Directions for this task
Rewrite the lines from the one containing "### SMER–sociálna demokracia" through the end of the items, inclusive, changing "not yet produced" to "still pending" and leaving everything else as it is.

Extracted data entries

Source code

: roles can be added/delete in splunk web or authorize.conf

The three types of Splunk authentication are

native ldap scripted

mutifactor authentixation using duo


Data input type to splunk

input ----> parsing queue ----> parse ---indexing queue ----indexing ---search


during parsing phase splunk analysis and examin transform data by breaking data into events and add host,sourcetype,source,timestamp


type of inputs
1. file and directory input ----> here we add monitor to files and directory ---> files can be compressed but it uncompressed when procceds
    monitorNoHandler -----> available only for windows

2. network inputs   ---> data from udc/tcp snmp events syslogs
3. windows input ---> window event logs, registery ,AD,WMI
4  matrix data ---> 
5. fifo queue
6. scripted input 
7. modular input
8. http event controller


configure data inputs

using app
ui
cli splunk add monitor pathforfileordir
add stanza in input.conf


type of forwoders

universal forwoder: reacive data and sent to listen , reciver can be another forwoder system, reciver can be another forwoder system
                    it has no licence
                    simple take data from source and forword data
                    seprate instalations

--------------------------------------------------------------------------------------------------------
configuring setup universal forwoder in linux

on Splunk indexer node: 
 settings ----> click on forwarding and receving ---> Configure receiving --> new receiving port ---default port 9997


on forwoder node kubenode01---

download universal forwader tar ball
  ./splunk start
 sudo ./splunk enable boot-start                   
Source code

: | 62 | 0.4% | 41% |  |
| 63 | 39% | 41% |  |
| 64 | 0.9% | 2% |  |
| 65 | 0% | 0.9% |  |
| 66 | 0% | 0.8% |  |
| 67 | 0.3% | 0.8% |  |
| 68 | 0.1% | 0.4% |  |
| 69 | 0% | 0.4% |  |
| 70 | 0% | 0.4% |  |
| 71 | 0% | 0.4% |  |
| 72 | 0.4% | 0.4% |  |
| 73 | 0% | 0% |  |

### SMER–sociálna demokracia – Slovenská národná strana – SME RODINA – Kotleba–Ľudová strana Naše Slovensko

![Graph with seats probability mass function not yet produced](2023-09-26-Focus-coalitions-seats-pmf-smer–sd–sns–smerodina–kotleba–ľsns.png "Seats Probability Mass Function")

Solved problem
### SMER–sociálna demokracia – Slovenská národná strana – SME RODINA – Kotleba–Ľudová strana Naše Slovensko

![Graph with seats probability mass function still pending](2023-09-26-Focus-coalitions-seats-pmf-smer–sd–sns–smerodina–kotleba–ľsns.png "Seats Probability Mass Function")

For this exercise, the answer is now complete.